Interview François-Xavier Husser > Directeur du département Nouveaux Médias de Médiamétrie « 2006 sera l'année de l'aggrégation des contenus »
Vous venez d'annoncer l'avènement du Web 2.0. De quoi s'agit-il ?
On rentre à nouveau dans une bulle. Mais cette fois-ci, les fondamentaux sont bons. Plus sérieusement, le Web 2.0, c'est la deuxième révolution d'Internet. Celle où l'internaute, grâce à une conjonction de technologies, devient acteur de la production des contenus en ligne. Il est, de fait, contributeur de ce qu'il consomme sur ce média.

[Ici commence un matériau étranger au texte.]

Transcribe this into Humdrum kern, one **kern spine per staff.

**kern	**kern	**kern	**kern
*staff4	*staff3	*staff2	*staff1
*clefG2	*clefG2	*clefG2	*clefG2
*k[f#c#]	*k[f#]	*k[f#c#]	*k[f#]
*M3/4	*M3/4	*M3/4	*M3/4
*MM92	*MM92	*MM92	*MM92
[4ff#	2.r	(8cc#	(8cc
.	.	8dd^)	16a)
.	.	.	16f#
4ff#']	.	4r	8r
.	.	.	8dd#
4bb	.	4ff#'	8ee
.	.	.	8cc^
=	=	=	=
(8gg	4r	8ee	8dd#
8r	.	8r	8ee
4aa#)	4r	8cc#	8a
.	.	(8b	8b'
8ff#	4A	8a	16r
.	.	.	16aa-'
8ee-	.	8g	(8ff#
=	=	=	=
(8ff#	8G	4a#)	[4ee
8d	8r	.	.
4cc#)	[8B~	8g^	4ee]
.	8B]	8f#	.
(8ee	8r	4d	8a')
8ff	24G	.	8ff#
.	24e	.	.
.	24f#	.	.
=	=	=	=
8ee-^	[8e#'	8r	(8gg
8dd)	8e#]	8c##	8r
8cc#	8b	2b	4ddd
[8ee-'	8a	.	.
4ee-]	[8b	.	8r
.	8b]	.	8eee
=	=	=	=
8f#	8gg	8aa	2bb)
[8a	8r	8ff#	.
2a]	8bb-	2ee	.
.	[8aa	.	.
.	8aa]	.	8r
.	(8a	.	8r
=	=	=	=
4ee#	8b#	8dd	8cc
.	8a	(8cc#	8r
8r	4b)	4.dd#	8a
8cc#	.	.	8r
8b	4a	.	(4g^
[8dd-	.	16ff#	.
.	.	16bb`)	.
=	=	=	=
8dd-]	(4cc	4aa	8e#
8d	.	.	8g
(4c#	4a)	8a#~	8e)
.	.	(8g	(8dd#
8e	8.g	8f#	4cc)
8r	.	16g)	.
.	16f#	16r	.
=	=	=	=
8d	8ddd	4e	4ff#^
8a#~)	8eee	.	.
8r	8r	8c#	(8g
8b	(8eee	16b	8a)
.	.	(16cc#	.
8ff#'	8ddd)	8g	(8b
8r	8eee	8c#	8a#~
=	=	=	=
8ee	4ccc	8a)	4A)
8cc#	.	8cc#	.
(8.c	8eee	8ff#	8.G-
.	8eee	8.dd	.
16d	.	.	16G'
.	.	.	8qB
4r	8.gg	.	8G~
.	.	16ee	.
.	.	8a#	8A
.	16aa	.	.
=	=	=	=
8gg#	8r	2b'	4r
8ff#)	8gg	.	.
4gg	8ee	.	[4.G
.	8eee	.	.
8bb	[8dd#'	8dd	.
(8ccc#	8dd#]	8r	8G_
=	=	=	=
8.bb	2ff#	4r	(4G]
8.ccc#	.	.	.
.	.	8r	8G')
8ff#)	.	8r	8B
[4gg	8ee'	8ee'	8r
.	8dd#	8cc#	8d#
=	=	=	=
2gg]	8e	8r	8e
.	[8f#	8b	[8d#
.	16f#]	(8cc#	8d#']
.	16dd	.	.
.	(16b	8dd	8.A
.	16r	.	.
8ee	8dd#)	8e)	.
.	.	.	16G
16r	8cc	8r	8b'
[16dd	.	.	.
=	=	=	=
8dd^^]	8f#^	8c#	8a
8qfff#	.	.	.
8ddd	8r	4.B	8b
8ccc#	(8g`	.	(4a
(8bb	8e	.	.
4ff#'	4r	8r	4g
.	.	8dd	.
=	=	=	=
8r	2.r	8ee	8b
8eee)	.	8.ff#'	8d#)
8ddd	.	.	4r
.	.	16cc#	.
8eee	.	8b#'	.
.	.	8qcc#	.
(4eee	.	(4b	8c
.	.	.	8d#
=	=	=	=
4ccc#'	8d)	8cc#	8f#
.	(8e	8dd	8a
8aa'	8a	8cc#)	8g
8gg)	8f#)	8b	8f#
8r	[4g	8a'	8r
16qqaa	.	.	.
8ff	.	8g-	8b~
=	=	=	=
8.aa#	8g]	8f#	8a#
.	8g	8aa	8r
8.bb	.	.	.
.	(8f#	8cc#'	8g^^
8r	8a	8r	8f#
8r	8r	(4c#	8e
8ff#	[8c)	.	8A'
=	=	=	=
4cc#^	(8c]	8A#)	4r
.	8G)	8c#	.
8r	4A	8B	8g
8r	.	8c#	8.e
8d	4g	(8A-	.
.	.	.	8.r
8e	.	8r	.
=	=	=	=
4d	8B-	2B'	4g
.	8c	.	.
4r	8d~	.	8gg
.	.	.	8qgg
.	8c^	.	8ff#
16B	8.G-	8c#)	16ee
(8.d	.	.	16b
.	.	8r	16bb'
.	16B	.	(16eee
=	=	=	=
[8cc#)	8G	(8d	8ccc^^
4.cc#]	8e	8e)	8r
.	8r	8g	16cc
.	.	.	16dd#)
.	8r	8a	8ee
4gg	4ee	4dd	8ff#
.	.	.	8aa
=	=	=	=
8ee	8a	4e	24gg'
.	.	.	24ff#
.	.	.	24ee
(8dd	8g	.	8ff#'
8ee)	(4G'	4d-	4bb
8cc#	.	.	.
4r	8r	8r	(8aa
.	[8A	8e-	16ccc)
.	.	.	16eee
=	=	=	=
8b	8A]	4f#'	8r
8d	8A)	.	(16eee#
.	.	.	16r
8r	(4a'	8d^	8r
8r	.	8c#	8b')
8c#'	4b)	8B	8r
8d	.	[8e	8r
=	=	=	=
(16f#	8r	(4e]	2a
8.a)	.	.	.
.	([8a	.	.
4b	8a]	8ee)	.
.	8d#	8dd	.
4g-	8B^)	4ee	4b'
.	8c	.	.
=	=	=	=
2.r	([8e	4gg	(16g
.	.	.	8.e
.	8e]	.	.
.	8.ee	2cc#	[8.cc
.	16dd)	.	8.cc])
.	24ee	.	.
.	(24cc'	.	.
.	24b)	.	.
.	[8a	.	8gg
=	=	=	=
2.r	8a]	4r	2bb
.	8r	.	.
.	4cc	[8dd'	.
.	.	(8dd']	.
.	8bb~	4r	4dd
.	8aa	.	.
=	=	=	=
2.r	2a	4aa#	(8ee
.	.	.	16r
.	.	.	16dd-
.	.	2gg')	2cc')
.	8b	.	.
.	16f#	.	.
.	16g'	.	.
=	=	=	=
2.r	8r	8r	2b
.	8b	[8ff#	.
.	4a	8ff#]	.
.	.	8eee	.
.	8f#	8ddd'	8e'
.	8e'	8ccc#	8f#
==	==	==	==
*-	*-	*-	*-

Comment avez-vous perçu ce basculement vers le 2.0 ?
Il n'y a qu'à regarder la plus forte progression de l'année : celle de Wikipedia, une encyclopédie en ligne un peu particulière puisqu'elle s'enrichit des connaissances des utilisateurs. Nous sommes passés d'une époque où l'on comptabilisait l'internaute en fonction de la page vue à une ère où la page est sans cesse réassemblée par l'internaute qui la consulte.
Ces réassemblages ne vont-ils pas compliquer la mesure du média ? Du coup, que doit-on mesurer et pour quoi faire ?

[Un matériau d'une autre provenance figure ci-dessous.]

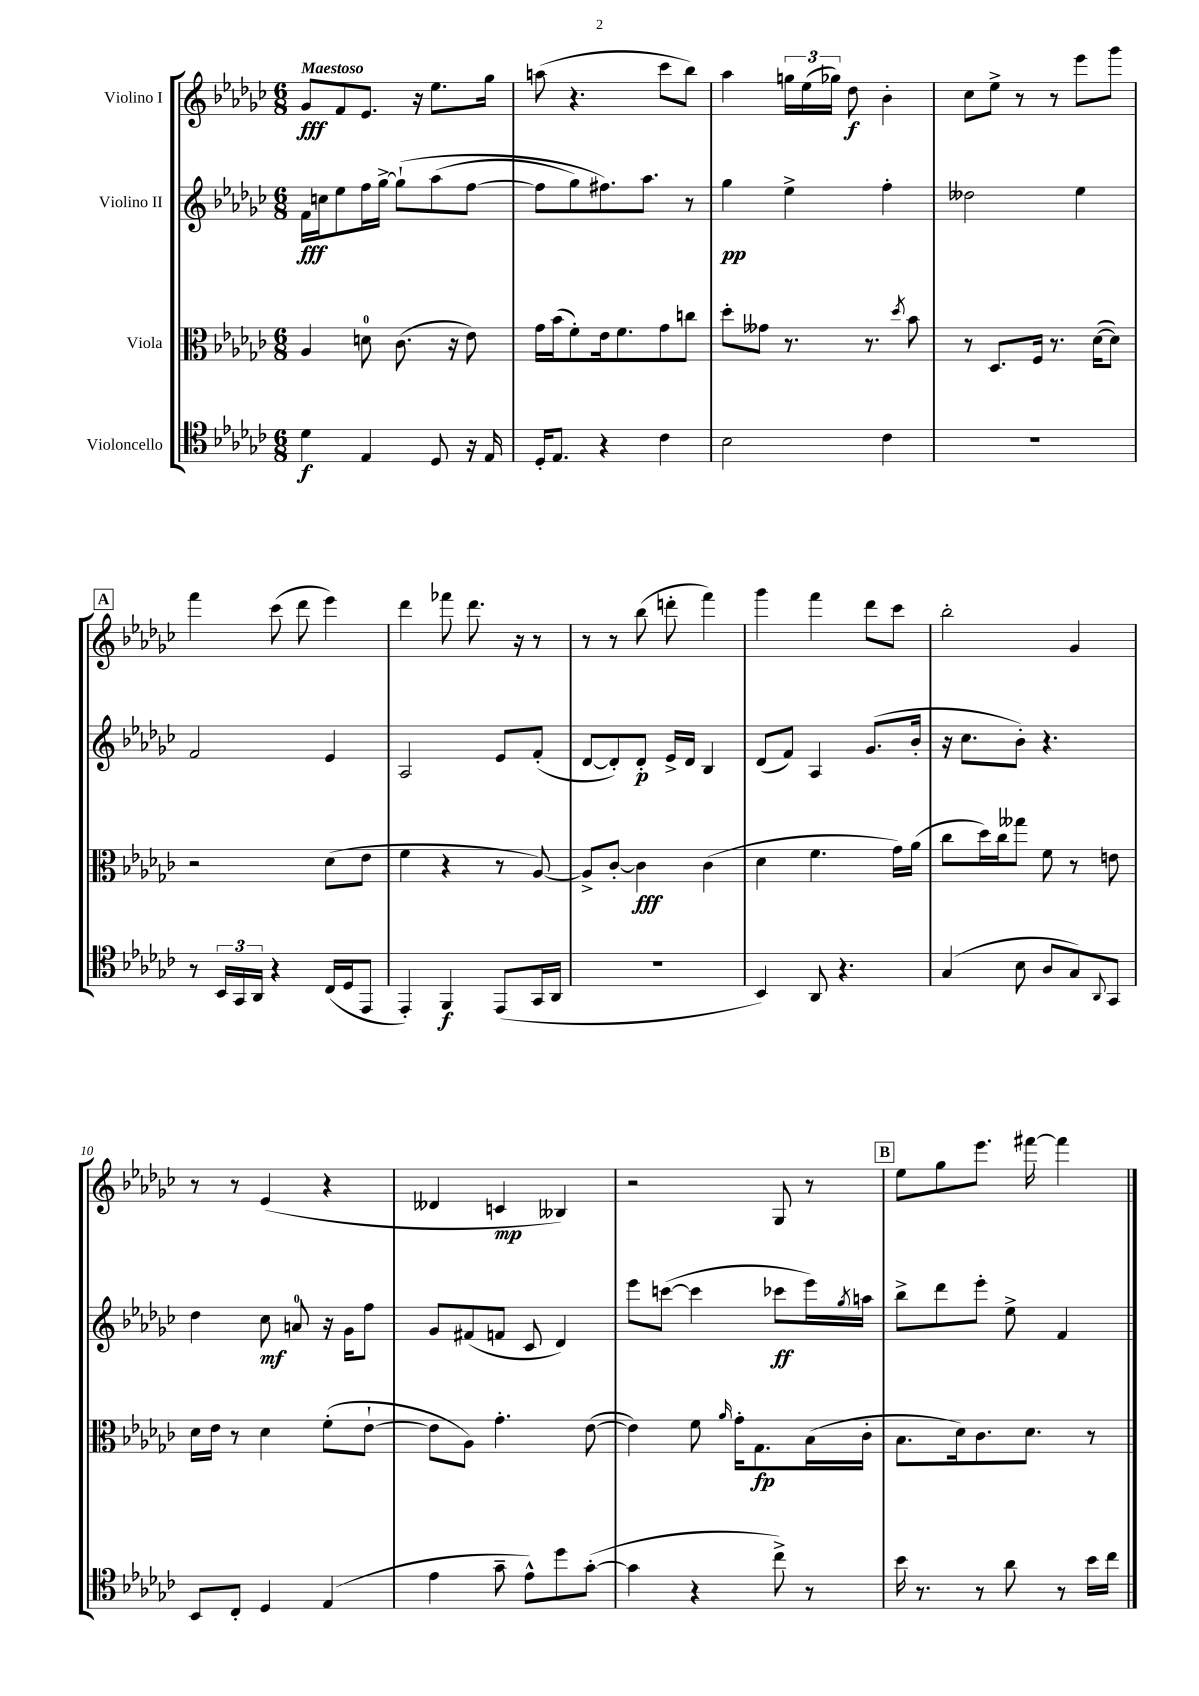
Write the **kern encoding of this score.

La mesure doit suivre le mode de consommation média du public et nous, nous nous sommes adaptés à ce nouveau contexte. En renforçant nos panels : celui des internautes au travail est passé de 600 à 1 400 utilisateurs, tandis que le panel au domicile atteint 6 500 internautes. En avril, nous lancerons un nouvel outil de mesure qui combine site centric et panel, ainsi qu'un nouvel outil de médiaplanning basé sur des fichiers plus performants, basés sur un nouveau découpage des cibles sociodémographiques. Il y en a 200 au total.

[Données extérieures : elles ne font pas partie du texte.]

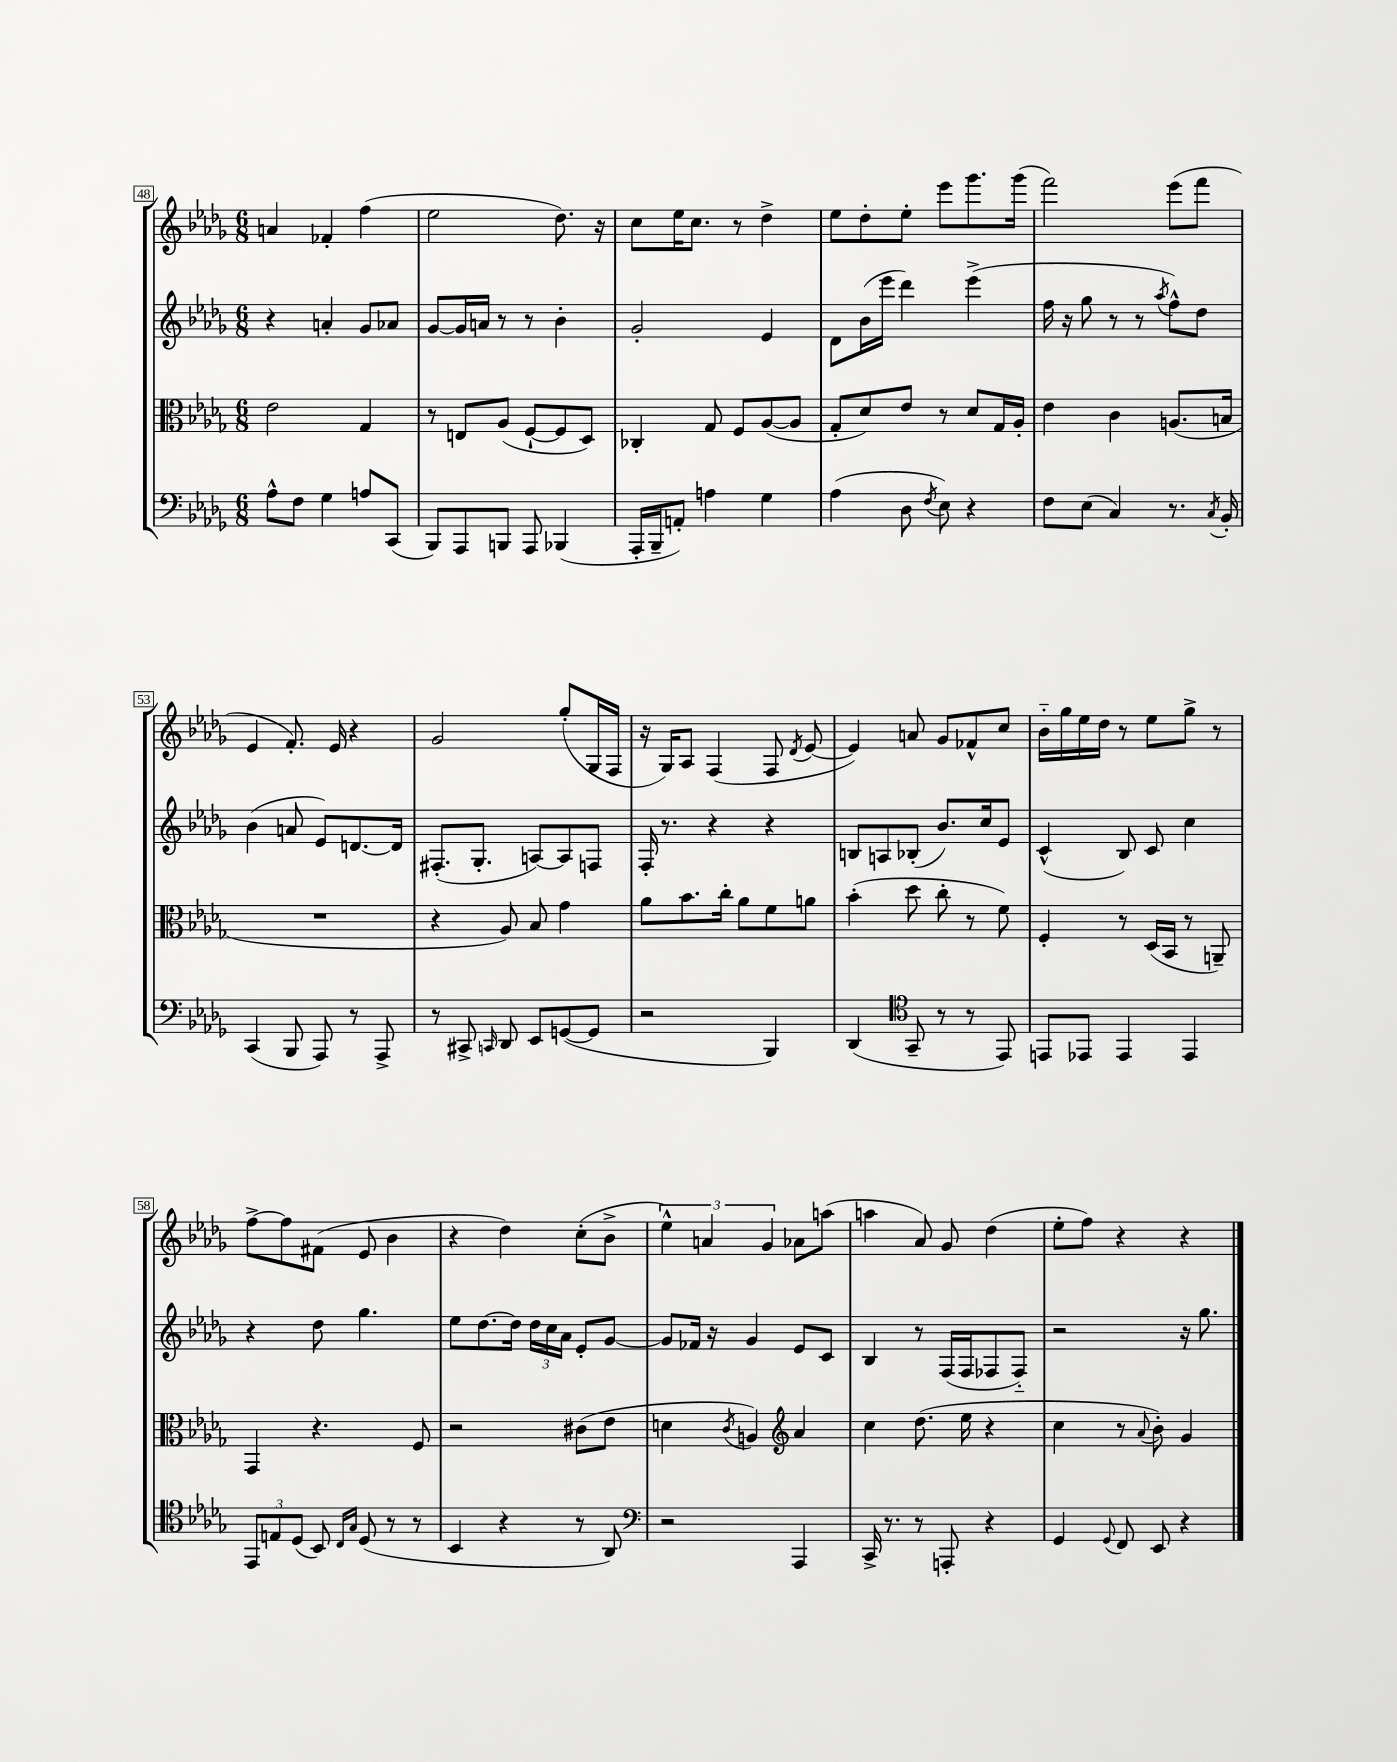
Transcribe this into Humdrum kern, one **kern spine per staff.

Qu'est-ce qui, à votre avis, marquera l'année 2006 ?
Jusqu'en 2005, il a fallu pousser les services en ligne mais, à présent, nous allons assister à la montée en puissance des usages collaboratifs qui va entraîner celle des contenus. 2006 sera l'année de l'agrégation de ces contenus, et c'est l'étape qui précède l'ère de la convergence des médias. Tout cela étant impulsé par les technologies de flux RSS, de streaming audio et vidéo, les podcasts, etc. Nos clients nous demandent déjà de mesurer ces flux et, d'ici deux mois, nous en livrerons les premiers classements, à commencer par les blogs.